Does Your Dog Have Allergies?
A lot of pet owners don’t realize that dogs have allergies much like we do. Their allergies just manifest themselves in different ways. For us it might look like sneezing or congestion -- for dogs it often looks like itchiness or red, irritated skin.
Allergies are common in dogs and can be tricky to diagnose, but with your veterinarian’s advice and some persistence, you’ll be able to find some relief for your pup.
What Causes Dog Allergies?
Your dog’s allergies could be caused by one or more allergens from their environment. It could be a reaction to flea saliva, dust, dust mites, insect bites, or even something as specific as a certain cloth or food ingredient. If your dog only seems to have allergies for part of the year, it could be seasonal allergies to pollen, grass, fleas, mites, or mold.
Signs of Allergies
- Itchy skin
- Red or irritated skin
- Licking at paws
- Face rubbing
- Watery eyes
- Fur Loss
- Skin and ear infections
- Gastrointestinal issues, such as chronic diarrhea
Types of Allergies
Dog allergies are typically categorized as atopic dermatitis, respiratory allergies, and food allergies. Atopic dermatitis is the most common type of dog allergy. Allergens your pup comes into contact with can cause an inflammatory response when inhaled or rubbed into the skin. For this type of allergy, your dog will likely exhibit signs of skin irritation, which can become a serious problem over time, leading to issues like raw skin or paws, rashes, bald patches, broken skin, and even infections or lesions.

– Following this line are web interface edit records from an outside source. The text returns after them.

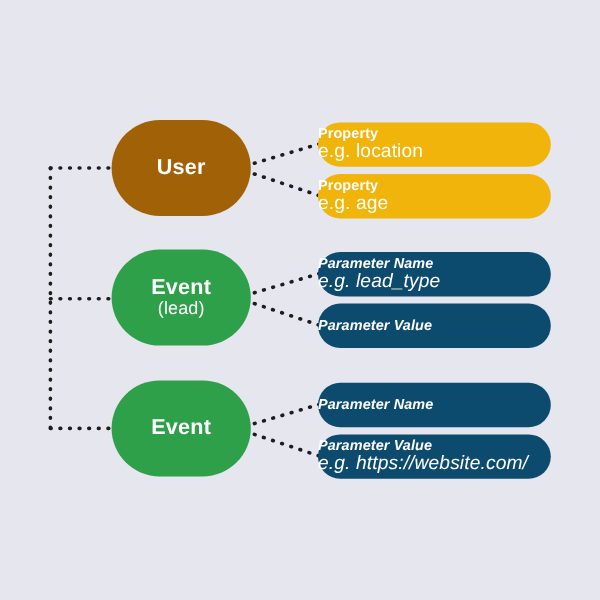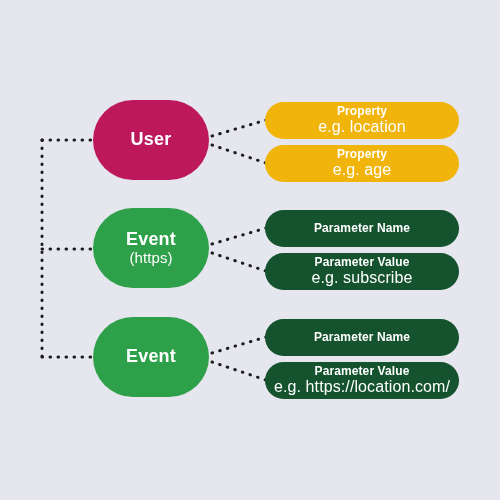--- a/index.html
+++ b/index.html
@@ -69,7 +69,7 @@
     border-radius: 19px;
     display: flex;
     flex-direction: column;
-    align-items: center;
+    align-items: flex-start;
     justify-content: center;
     color: #ffffff;
     text-align: center;

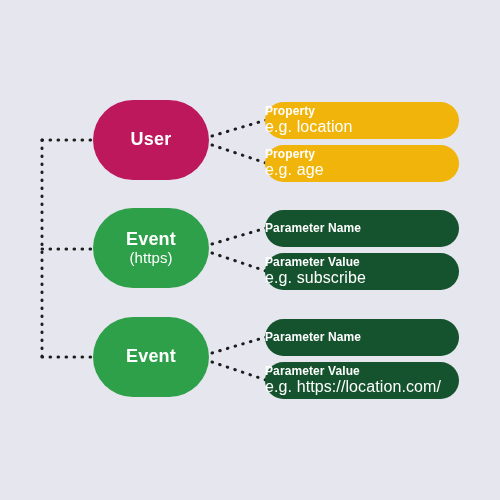--- a/index.html
+++ b/index.html
@@ -56,7 +56,7 @@
     margin-top: 1px;
   }
 
-  .node-user  { left: 93px;  top: 100px; width: 116px; height: 80px; background: #be185d; }
+  .node-user  { left: 93px;  top: 100px; width: 116px; height: 80px; background: #a16207; }
   .node-lead  { left: 93px;  top: 208px; width: 116px; height: 80px; background: #2ea04a; }
   .node-pview { left: 93px;  top: 317px; width: 116px; height: 80px; background: #2ea04a; }
 

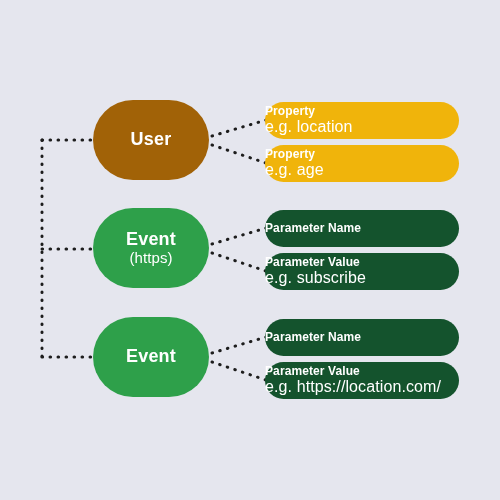--- a/index.html
+++ b/index.html
@@ -87,7 +87,7 @@
     letter-spacing: 0.1px;
   }
   .pill-yellow { background: #f0b40b; }
-  .pill-blue   { background: #14532d; }
+  .pill-blue   { background: #0c4a6e; font-style: italic; }
 
   .pill-p1 { top: 102px; }
   .pill-p2 { top: 145px; }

Respiratory allergies in dogs are similar to human allergies; however, they are not as common in dogs as they are in humans and cats. This type of allergy results from inhaling allergens like pollen or dust. If your pup has respiratory allergies, you may see symptoms such as itchy, watery eyes, coughing, or sneezing, and they may only show up seasonally.
The third category is food allergies, which are also not very common in dogs. Certain signs of reactions to food are easily spotted and include vomiting, diarrhea, and other gastrointestinal issues. But unfortunately the majority of food allergy symptoms are similar to the symptoms of atopic dermatitis (itchy skin, etc.) and will require further testing to diagnose.
What To Do
Work with your veterinarian to find out what’s at the root of your pup’s reactions and how to best manage them. Your vet will run a variety of tests that may shed some light on the issue. If tests don’t reveal any clear cause for the reaction, your vet will work with you to try different treatment options to find what works.
- Get flea problems under control -- and prevent fleas in the first place by regularly using flea medication.
- Bathe your pup one to two times a week with a gentle, soap-free dog shampoo.
- Feed your pup a high-quality diet made with healthy ingredients.
- Consider replacing your dog’s bed with a hypoallergenic bed resistant to allergens, such as dust mites, and made with hypoallergenic material. Replace it yearly and wash the cover regularly.
The best way to prevent allergy symptoms in your pup is to avoid the allergen, but (of course) that is no easy feat! Thankfully there are medications and other strategies that can help relieve your pup once you find out what the root cause is.
Managing your pup’s allergies will be an ongoing process, but with your vet’s help and some patience, you’ll be able to find a treatment plan that will help, and your buddy will be happier and healthier for it!